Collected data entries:
------------------------------------
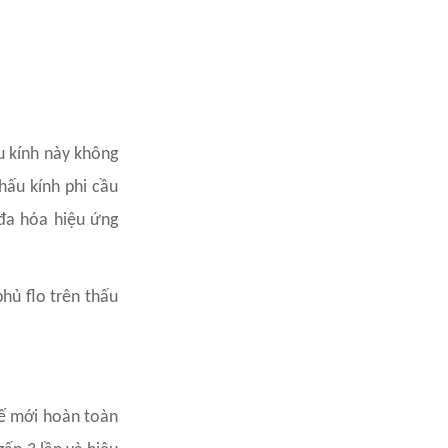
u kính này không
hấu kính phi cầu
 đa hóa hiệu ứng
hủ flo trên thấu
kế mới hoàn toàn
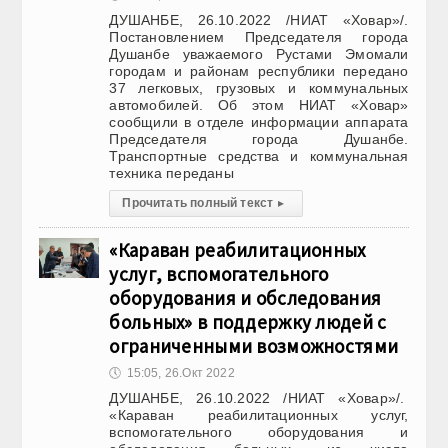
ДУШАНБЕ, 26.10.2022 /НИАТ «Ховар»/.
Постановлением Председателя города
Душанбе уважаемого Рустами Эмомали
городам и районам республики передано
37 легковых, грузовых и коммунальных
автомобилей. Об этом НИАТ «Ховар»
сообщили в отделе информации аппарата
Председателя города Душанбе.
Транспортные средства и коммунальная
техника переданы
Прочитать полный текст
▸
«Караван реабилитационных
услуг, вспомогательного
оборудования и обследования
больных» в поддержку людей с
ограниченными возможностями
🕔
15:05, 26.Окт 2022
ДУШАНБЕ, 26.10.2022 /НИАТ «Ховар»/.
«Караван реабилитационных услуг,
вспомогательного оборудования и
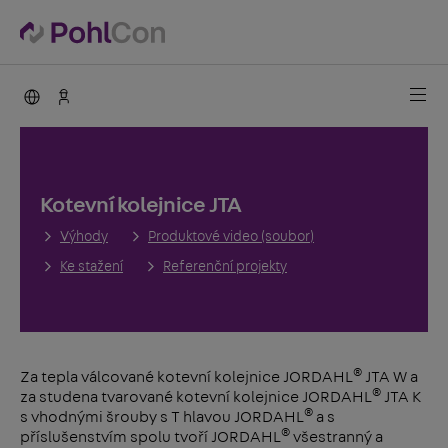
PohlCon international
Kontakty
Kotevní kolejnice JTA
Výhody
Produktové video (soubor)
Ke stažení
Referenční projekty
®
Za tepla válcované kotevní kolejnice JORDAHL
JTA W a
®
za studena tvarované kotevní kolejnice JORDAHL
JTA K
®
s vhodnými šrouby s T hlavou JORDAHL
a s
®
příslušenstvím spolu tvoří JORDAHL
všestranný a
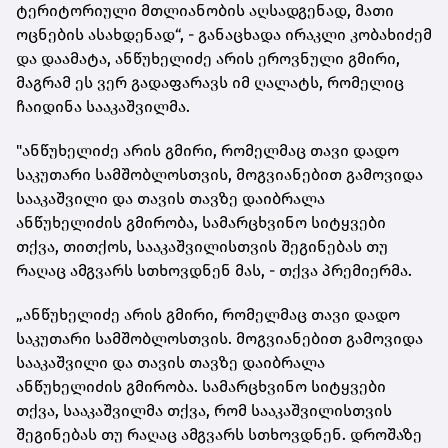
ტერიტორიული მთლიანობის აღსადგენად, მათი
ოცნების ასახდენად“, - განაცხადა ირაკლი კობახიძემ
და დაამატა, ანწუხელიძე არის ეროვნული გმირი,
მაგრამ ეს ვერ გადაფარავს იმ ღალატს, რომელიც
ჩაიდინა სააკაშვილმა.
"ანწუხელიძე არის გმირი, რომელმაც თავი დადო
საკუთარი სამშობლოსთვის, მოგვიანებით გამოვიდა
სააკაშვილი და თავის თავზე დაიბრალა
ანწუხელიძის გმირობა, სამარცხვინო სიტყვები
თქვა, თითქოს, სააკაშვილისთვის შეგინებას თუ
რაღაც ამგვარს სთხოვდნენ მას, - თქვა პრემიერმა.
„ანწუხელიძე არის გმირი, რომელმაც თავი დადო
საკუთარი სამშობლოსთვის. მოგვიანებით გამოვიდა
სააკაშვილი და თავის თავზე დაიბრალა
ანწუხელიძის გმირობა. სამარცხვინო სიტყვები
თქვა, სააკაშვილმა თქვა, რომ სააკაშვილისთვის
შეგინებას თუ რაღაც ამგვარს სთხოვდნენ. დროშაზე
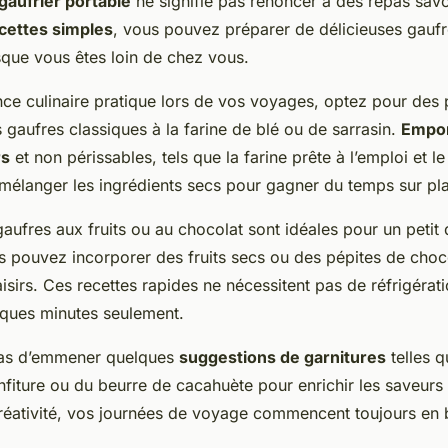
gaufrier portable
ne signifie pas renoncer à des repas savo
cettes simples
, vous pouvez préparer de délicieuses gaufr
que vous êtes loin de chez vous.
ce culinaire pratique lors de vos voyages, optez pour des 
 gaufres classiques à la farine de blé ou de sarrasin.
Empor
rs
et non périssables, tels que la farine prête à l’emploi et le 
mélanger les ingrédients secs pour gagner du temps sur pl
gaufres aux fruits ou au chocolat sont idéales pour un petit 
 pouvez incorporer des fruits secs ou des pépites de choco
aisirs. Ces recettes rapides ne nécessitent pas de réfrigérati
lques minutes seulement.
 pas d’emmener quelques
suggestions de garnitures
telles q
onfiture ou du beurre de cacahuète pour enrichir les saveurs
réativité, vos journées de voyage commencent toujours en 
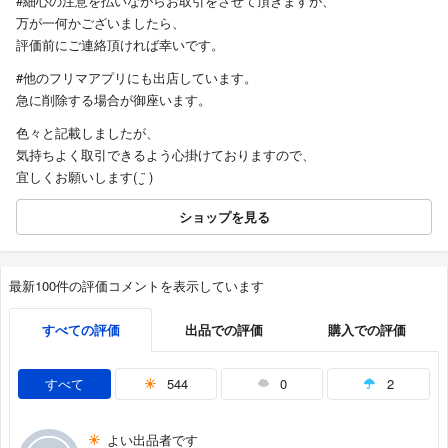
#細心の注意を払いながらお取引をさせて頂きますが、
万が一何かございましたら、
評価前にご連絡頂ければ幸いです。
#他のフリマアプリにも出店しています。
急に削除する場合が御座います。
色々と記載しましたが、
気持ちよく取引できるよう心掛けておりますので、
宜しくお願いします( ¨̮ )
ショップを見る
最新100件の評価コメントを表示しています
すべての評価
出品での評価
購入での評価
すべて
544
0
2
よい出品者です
------------------------------------
WORK TASK: Reproduce the text of every row above, renaming "JORDAHL" to "Jordahl" at each occurrence and keeping everything else unchanged. Omit the pictures from your answer.

SOLUTION TO THE EXERCISE:
u kính này không
hấu kính phi cầu
 đa hóa hiệu ứng
hủ flo trên thấu
kế mới hoàn toàn
ДУШАНБЕ, 26.10.2022 /НИАТ «Ховар»/.
Постановлением Председателя города
Душанбе уважаемого Рустами Эмомали
городам и районам республики передано
37 легковых, грузовых и коммунальных
автомобилей. Об этом НИАТ «Ховар»
сообщили в отделе информации аппарата
Председателя города Душанбе.
Транспортные средства и коммунальная
техника переданы
Прочитать полный текст
▸
«Караван реабилитационных
услуг, вспомогательного
оборудования и обследования
больных» в поддержку людей с
ограниченными возможностями
🕔
15:05, 26.Окт 2022
ДУШАНБЕ, 26.10.2022 /НИАТ «Ховар»/.
«Караван реабилитационных услуг,
вспомогательного оборудования и
PohlCon international
Kontakty
Kotevní kolejnice JTA
Výhody
Produktové video (soubor)
Ke stažení
Referenční projekty
®
Za tepla válcované kotevní kolejnice Jordahl
JTA W a
®
za studena tvarované kotevní kolejnice Jordahl
JTA K
®
s vhodnými šrouby s T hlavou Jordahl
a s
®
příslušenstvím spolu tvoří Jordahl
všestranný a
ტერიტორიული მთლიანობის აღსადგენად, მათი
ოცნების ასახდენად“, - განაცხადა ირაკლი კობახიძემ
და დაამატა, ანწუხელიძე არის ეროვნული გმირი,
მაგრამ ეს ვერ გადაფარავს იმ ღალატს, რომელიც
ჩაიდინა სააკაშვილმა.
"ანწუხელიძე არის გმირი, რომელმაც თავი დადო
საკუთარი სამშობლოსთვის, მოგვიანებით გამოვიდა
სააკაშვილი და თავის თავზე დაიბრალა
ანწუხელიძის გმირობა, სამარცხვინო სიტყვები
თქვა, თითქოს, სააკაშვილისთვის შეგინებას თუ
რაღაც ამგვარს სთხოვდნენ მას, - თქვა პრემიერმა.
„ანწუხელიძე არის გმირი, რომელმაც თავი დადო
საკუთარი სამშობლოსთვის. მოგვიანებით გამოვიდა
სააკაშვილი და თავის თავზე დაიბრალა
ანწუხელიძის გმირობა. სამარცხვინო სიტყვები
თქვა, სააკაშვილმა თქვა, რომ სააკაშვილისთვის
შეგინებას თუ რაღაც ამგვარს სთხოვდნენ. დროშაზე
gaufrier portable
ne signifie pas renoncer à des repas savo
cettes simples
, vous pouvez préparer de délicieuses gaufr
que vous êtes loin de chez vous.
ce culinaire pratique lors de vos voyages, optez pour des 
 gaufres classiques à la farine de blé ou de sarrasin.
Empor
rs
et non périssables, tels que la farine prête à l’emploi et le 
mélanger les ingrédients secs pour gagner du temps sur pl
gaufres aux fruits ou au chocolat sont idéales pour un petit 
 pouvez incorporer des fruits secs ou des pépites de choco
aisirs. Ces recettes rapides ne nécessitent pas de réfrigérati
lques minutes seulement.
 pas d’emmener quelques
suggestions de garnitures
telles q
onfiture ou du beurre de cacahuète pour enrichir les saveurs
réativité, vos journées de voyage commencent toujours en 
#細心の注意を払いながらお取引をさせて頂きますが、
万が一何かございましたら、
評価前にご連絡頂ければ幸いです。
#他のフリマアプリにも出店しています。
急に削除する場合が御座います。
色々と記載しましたが、
気持ちよく取引できるよう心掛けておりますので、
宜しくお願いします( ¨̮ )
ショップを見る
最新100件の評価コメントを表示しています
すべての評価
出品での評価
購入での評価
すべて
544
0
2
よい出品者です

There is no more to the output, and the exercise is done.